Keurmerkinstituut hekelt roep om keurmerk voor overheidstaak
BLEISWIJK, 30-10-2001 --Het Keurmerkinstituut signaleert een toenemende roep om keurmerken voor traditionele overheidstaken, zoals onderwijs, veiligheid en gezondheid. Dit is niet louter een reactie op spectaculair falend overheidstoezicht, zoals in Volendam en Enschede, maar ook op de teleurstellende resultaten van jarenlange deregulering en privatisering van overheidstaken. Het Keurmerkinstituut maakt bezwaar tegen het vervagen van de grens tussen het publieke en het private domein: "keurmerken vervullen een nuttige rol in de samenleving, maar ze zijn niet geschikt om de kwaliteit te garanderen van scholen, politie, brandweer, rechtbanken en andere typische overheidsinstellingen".

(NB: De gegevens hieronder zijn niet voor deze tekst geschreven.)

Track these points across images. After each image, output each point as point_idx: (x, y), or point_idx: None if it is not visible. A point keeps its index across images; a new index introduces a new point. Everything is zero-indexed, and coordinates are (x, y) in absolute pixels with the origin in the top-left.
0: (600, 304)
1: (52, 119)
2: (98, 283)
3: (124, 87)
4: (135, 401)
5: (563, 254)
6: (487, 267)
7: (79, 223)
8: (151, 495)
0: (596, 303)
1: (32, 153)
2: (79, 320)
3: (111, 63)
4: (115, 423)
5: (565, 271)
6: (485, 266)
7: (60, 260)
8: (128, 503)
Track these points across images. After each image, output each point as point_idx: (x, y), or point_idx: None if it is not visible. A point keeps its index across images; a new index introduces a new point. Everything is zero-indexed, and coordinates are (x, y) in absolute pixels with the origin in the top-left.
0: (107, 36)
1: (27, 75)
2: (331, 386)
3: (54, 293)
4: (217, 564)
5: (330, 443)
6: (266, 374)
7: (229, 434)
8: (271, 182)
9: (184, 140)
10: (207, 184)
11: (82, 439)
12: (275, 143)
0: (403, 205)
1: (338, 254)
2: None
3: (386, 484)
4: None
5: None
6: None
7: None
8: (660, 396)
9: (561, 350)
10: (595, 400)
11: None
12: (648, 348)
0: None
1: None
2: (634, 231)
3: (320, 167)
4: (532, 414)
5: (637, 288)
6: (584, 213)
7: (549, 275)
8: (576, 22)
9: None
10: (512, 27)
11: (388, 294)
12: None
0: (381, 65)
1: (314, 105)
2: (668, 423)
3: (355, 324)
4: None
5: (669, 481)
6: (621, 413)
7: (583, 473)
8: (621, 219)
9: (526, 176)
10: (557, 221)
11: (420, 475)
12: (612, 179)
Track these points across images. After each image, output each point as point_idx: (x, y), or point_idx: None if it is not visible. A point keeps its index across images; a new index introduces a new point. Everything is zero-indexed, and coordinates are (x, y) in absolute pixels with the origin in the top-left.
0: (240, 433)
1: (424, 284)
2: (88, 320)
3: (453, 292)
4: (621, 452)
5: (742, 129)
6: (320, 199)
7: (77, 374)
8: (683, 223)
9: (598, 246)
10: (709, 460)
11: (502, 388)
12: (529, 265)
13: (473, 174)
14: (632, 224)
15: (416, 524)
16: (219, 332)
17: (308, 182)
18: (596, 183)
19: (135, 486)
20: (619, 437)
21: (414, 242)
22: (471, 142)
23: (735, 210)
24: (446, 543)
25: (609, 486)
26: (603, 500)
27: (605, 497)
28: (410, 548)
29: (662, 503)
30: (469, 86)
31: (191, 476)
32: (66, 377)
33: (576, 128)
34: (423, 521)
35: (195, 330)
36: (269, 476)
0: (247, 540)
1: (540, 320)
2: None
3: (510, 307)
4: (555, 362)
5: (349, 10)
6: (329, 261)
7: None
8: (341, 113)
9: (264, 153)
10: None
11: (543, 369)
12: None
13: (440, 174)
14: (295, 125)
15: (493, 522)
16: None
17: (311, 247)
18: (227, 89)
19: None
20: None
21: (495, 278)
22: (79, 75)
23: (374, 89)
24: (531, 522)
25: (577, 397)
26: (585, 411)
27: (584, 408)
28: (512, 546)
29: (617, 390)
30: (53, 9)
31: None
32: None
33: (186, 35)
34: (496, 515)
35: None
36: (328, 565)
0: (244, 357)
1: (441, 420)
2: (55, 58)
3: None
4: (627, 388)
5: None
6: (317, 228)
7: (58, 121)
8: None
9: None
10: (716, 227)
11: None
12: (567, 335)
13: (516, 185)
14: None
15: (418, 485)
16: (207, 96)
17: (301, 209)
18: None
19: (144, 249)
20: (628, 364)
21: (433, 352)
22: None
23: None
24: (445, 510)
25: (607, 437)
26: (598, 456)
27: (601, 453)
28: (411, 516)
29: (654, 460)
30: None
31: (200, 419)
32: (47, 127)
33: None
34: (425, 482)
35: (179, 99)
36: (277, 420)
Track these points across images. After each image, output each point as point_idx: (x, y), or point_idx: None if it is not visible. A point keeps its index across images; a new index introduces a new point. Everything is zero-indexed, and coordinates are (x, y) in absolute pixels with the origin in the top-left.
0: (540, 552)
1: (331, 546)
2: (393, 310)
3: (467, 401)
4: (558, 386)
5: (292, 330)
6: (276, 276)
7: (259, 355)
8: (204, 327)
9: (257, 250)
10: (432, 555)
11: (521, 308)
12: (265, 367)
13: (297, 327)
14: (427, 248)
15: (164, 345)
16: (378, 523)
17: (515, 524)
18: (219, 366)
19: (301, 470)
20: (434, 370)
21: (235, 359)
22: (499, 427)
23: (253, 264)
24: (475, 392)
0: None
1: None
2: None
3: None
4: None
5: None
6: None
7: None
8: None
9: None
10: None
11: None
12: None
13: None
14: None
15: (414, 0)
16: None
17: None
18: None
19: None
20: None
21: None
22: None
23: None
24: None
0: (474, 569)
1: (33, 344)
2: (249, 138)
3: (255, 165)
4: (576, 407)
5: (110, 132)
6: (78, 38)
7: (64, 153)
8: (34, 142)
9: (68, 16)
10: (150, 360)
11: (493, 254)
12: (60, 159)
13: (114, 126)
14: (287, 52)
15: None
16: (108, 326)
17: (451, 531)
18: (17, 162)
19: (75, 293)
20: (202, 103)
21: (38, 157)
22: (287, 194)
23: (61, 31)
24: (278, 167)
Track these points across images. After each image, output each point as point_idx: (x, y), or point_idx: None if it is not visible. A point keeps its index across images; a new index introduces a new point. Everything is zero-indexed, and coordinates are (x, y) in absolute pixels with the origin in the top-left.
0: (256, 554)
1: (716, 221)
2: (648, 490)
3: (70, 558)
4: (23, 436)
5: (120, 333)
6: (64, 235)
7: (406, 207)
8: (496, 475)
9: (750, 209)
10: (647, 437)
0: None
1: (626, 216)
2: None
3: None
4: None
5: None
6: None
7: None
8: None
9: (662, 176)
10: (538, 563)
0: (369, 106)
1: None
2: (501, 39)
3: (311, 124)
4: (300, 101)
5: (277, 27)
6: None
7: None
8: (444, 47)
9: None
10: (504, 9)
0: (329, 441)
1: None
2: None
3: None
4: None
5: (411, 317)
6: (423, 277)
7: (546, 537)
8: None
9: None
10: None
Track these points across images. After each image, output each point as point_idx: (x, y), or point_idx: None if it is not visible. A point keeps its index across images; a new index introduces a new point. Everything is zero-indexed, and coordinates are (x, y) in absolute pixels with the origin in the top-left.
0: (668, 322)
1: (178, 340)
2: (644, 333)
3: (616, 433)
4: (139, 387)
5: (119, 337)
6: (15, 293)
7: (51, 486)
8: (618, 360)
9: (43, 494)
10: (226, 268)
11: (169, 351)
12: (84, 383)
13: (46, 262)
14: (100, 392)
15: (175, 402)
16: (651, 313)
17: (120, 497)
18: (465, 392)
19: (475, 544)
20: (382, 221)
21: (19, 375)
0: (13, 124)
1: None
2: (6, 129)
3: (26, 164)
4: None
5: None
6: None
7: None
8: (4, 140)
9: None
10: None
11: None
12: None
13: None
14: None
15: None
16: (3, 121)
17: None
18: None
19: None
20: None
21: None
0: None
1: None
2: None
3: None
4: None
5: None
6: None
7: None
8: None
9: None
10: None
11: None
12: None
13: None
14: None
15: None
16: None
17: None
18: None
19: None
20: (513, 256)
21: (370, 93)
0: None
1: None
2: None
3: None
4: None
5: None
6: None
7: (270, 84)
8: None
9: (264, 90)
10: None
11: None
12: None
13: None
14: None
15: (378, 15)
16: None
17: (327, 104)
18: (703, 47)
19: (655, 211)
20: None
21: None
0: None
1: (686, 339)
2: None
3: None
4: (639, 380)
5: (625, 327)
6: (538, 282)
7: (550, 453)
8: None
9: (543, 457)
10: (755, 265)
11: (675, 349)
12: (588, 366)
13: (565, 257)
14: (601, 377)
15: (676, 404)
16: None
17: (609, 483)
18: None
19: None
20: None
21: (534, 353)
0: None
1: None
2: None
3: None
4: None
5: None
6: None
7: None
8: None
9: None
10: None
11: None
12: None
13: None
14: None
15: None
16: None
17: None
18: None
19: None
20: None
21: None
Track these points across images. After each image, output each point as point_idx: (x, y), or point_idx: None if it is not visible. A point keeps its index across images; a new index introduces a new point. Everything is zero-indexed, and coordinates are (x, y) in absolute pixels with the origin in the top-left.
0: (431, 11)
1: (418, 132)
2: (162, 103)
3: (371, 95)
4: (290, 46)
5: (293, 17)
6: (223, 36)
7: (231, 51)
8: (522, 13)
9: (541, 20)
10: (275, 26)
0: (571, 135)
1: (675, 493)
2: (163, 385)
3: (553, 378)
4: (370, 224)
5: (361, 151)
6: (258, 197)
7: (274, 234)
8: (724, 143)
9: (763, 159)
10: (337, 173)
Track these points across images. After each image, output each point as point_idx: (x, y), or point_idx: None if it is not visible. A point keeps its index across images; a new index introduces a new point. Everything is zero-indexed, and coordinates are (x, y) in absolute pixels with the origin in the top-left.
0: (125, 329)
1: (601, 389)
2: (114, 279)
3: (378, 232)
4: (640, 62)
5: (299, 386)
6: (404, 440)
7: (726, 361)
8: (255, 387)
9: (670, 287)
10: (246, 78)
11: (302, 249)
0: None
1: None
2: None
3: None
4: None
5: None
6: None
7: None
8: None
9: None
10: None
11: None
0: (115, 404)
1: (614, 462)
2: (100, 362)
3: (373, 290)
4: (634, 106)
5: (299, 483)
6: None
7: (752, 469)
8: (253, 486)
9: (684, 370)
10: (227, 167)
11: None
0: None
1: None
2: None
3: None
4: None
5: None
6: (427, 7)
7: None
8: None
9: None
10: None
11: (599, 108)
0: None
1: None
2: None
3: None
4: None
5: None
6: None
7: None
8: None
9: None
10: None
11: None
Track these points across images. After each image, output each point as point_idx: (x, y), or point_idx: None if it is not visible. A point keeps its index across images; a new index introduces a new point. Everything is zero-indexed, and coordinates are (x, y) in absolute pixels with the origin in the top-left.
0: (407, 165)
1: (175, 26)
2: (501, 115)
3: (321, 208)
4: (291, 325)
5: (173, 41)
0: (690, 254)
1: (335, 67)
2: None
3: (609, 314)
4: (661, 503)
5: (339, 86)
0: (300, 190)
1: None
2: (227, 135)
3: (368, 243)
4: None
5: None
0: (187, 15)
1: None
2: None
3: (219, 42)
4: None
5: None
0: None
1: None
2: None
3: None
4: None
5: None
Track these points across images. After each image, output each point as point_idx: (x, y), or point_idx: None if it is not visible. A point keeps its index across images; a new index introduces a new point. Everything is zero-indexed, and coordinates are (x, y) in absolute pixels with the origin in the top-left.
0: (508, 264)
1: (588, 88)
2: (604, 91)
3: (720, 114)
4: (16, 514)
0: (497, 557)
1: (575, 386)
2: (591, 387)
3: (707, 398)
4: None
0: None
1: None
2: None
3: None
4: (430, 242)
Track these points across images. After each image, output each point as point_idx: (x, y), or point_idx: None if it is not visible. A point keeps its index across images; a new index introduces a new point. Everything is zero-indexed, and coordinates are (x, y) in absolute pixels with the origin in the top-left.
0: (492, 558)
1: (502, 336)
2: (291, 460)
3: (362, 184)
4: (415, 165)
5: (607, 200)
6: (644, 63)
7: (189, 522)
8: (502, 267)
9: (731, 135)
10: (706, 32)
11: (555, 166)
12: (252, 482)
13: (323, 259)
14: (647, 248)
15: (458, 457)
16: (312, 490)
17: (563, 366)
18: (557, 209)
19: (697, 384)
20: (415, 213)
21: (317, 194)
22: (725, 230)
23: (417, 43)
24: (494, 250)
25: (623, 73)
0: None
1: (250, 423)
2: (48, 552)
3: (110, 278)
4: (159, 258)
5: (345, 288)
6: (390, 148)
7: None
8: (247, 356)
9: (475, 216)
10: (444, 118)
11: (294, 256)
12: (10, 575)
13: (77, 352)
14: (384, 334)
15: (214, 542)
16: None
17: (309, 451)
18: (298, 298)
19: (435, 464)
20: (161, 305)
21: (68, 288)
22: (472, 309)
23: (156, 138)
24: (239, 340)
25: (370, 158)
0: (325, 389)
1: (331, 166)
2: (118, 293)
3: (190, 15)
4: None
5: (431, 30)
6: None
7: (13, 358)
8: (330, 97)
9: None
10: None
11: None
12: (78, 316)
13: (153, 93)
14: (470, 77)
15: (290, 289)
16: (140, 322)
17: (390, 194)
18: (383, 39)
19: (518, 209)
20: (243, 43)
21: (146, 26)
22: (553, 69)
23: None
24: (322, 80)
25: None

In zijn jaarlijkse rapport over de ontwikkelingen op het terrein van
de keurmerken voor consumenten, signaleert het Keurmerkinstituut dat
de overheid steeds vaker keurmerken te hulp roept als haar eigen
beleid onder vuur ligt. Recente voorbeelden zijn:
- Keurmerken voor hoger onderwijs (adviescommissie Franssen, sept. 2001);
- Keurmerk voor veilige gemeenten (adviescommissie Welschen, mei 2001);
- Borst wil keurmerk softdrugs (ministerie VWS, april 2001).
Maatschappelijke en commerciële organisaties spelen in op deze trend,
bijvoorbeeld met de lancering van keurmerken voor brandveilige
gebouwen (TNO, juli 2001), ongediertevrije hotels, restaurants en
winkels (Kennis- en Adviescentrum Dierplagen, juni 2001), en veilig
en schone zwembaden (LC/Recron/WVBZ, oktober 2000). Deze private
initiatieven kunnen worden beschouwd als reactie op falend
overheidstoezicht. Waar de overheid zelf een keurmerk bepleit, lijkt
het eerder een demonstratie van onwil of machteloosheid dan een
doordacht beleidsvoornemen.
Een branche die zelf een keurmerk in het leven roept is goed bezig,
maar alleen het bevoegd gezag kan ingrijpen als de veiligheid of
gezondheid van de burger in gevaar is. Daarom moeten primaire
overheidstaken, zoals onderwijs, veiligheid en gezondheid, door of
onder toezicht van de overheid op een hoog kwaliteitsniveau worden
uitgevoerd, met verantwoording naar de democratische organen. Er is
niets op tegen daarbij gebruik te maken van de kennis en expertise
van certificerende instellingen - integendeel, maar de
verantwoordelijkheid mag niet worden afgeschoven of verwaarloosd. Een
productieve samenwerking tussen overheidstoezicht en certificatie kan
niet zonder wettelijk vastgelegde kwaliteitscriteria en vergaande
bevoegdheden om in te grijpen als het mis gaat. Private keurmerken
die door maatschappelijke groeperingen in het leven zijn geroepen als
reactie op falend overheidstoezicht, voldoen hier per definitie niet
aan.
In zijn eerste Jaaroverzicht (1999) voorspelde het Keurmerkinstituut
een wildgroei van keurmerken op het internet. Deze voorspelling is
royaal uitgekomen: de catalogus van keurmerken van het
Keurmerkinstituut telt nu vier keer zoveel internetkeurmerken als ten
tijde van de voorspelling. Recente ontwikkelingen maken duidelijk dat
er nog geen uitzicht is op vermindering van het aantal
internetkeurmerken. Voor consumenten blijft het daardoor moeilijk
onderscheid te maken tussen wel en niet betrouwbare internetwinkels.